We then add all of the values together and take the absolute value - giving us the value of 765. Now, if this value is above our threshold (normalling around 20-30, so this is way above the threshold!) then we say that point denotes an edge. Try the above calculation with a matrix that consists of only 255. Experiment with the ED256 program which allows you to play with either the Laplacian or Laplacian Approxmation matrices, even create your own.

Prototyping

Prototyping came about through a data classification technique called competitive learning. Competition learning is employed throughout different fields in AI, especially in neural networks or more specificially self-organizing networks.
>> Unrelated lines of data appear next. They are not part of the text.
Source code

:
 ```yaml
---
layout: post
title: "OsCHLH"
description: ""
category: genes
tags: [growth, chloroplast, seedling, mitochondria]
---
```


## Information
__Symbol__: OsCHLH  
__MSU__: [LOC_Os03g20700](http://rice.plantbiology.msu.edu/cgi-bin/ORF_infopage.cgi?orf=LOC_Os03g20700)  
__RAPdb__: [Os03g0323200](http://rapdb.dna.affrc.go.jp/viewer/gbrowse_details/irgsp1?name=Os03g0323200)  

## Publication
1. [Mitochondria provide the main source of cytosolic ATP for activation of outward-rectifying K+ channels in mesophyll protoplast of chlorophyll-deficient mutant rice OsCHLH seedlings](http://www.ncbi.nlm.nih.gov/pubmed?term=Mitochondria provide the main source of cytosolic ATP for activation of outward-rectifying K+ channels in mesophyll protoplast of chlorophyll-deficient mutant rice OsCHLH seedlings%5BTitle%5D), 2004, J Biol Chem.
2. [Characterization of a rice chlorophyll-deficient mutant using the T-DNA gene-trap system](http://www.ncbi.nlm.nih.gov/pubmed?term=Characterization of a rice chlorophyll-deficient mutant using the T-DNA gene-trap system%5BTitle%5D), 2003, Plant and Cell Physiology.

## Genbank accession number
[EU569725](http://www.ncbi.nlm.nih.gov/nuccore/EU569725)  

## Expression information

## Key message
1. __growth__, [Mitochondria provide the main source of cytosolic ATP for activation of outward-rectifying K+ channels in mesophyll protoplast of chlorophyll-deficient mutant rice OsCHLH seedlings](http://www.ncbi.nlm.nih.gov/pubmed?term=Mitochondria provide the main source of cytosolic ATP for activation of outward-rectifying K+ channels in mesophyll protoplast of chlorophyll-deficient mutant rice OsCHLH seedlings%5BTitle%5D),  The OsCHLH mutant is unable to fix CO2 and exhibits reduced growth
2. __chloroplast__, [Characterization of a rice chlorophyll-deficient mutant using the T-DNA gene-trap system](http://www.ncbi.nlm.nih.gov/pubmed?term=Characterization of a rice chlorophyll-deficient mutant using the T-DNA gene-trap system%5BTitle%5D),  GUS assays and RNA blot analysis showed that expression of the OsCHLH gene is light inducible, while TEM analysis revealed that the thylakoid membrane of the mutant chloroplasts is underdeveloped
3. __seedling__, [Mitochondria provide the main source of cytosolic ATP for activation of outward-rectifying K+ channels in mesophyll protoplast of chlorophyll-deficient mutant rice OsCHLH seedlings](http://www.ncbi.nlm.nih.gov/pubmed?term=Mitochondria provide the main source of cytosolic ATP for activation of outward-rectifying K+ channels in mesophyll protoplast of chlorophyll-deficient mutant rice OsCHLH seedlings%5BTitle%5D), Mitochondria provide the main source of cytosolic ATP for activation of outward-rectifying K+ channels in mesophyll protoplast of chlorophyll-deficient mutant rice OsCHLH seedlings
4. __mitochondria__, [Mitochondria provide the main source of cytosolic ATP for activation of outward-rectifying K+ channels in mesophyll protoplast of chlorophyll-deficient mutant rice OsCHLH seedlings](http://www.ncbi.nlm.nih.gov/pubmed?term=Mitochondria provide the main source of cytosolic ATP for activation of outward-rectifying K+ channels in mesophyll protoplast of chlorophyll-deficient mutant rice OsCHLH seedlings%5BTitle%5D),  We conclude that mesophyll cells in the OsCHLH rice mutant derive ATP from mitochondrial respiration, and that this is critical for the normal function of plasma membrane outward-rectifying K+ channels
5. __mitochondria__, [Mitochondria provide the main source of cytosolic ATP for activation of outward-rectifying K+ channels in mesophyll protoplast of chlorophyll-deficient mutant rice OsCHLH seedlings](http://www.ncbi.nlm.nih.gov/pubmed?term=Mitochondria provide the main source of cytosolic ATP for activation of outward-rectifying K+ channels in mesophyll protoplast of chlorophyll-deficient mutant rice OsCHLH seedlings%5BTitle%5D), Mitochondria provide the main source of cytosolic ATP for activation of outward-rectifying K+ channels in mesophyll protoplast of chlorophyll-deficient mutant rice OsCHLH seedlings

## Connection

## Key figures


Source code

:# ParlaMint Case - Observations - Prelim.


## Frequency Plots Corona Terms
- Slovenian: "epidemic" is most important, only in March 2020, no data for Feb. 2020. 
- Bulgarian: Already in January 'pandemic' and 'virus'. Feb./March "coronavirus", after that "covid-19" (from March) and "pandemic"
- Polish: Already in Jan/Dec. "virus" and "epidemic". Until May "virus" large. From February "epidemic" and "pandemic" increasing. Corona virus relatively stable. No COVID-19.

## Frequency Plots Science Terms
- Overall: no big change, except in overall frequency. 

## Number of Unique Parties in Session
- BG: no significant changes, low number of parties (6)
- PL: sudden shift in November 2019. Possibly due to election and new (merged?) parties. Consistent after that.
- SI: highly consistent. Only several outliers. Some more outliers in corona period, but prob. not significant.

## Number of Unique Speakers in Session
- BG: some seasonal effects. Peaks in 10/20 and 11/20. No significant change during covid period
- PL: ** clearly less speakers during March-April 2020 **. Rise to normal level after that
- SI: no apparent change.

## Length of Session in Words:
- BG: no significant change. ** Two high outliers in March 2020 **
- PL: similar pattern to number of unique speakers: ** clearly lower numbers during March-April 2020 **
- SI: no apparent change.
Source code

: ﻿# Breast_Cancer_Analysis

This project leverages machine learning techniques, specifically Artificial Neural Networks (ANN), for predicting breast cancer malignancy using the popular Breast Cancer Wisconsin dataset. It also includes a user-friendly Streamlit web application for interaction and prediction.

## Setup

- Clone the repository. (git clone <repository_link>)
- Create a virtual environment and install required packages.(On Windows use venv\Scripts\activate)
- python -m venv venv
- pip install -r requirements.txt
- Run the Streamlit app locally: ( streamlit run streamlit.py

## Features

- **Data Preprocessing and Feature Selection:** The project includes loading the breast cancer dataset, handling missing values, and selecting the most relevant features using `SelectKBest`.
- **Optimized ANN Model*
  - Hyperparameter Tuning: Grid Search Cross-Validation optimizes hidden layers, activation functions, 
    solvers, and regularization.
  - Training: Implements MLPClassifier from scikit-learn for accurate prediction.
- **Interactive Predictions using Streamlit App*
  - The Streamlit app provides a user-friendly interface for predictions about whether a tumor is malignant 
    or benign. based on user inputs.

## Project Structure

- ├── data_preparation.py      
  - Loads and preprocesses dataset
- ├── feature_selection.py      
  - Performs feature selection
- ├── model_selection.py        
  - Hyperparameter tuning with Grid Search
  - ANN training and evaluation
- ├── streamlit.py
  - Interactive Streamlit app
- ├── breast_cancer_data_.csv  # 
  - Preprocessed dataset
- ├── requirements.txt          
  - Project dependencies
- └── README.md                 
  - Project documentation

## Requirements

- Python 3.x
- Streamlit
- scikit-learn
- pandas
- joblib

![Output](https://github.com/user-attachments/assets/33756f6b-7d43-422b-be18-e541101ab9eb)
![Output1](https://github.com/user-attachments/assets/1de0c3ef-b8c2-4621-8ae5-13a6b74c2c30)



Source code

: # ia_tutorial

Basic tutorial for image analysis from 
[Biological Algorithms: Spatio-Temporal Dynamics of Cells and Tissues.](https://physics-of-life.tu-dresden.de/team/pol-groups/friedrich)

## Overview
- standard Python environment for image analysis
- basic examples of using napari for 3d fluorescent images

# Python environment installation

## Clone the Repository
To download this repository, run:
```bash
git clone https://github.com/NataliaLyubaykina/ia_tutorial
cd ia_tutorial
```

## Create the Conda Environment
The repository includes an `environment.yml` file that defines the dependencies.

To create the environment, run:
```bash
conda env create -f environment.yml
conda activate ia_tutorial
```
Competitive learning is meant to create x-number of prototypes given a data set. These prototypes are meant to be approximations of groups of data within the dataset.

Somebody thought it would be neat to apply this sort of technique to an image to see if there are data patterns within an image. Obviously it is different for every image, but on the whole, areas of the image can be classified very well using this techinque. Here a more specific overview of the algorithm:

Prototyping Algorithm

Take x samples of the image (x is a high number like 1000). In our case, these samples would consist of small region of the image (perhaps 15x15 pixels).
Create y number of prototypes (y is normally a smaller number like 9). Again, these prototypes would consist of 15x15 groups of pixels.
Initialize these prototypes to random values (noisy images).
Cycle through our samples, and try and find the prototype that is closest to the sample. Now, alter our prototype to be a little closer to the sample. This is normally done by a weighted average. ED256 brings the chosen prototype 10% closer to the sample.
Do this many times - around 5000. You will find that the prototypes now actually represent groups of pixels that are predominate in the image.
Now, you can create a simpler image only made up of y colours by classifying each pixel according to the prototype it is closest too.

Here is our picture in greyscale and another that has been fed through the prototyping algorithm built into ED256. We use greyscale to make prototyping a lot simpler. I've also enlarged the prototypes and their corresponding colours to help you visualize the process:

Notice how the green corresponds to pixels that have a predominantly white surroundings, most are red because they are similar to the "brick" prototype. For very dark areas (look at the far right window frame) they are classified as dark red.

For another example, look at this picture of a F-22 Raptor. Notice how the red corresponds to the edges on the right wing (and the left too for the some reason!) and the dark green for the left trailing edges/intakes and right vertical tail. Dark blue is for horizontal edges, purple for the dark aircraft body and black for the land.

Conclusion

How do these techniques really help machine vision systems? It all boils down to simplifying the data that the computer has to deal with. Less data, the more time can be spent extrapolating features. The trade-off is between data size and retaining the features within the image. For example, with the prototyping example, we would have no trouble spotting the buildings in the picture, but the tree and the car are a lot harder to differentiate. The same applies with a computer.

In general, edge detection helps when you need to fit a model to a picture - for example, spotting people in a scene. Prototyping helps to classify images, by detecting their prominent features. Prototyping has a lot of uses since it can "spot" traits of an image that humans do not.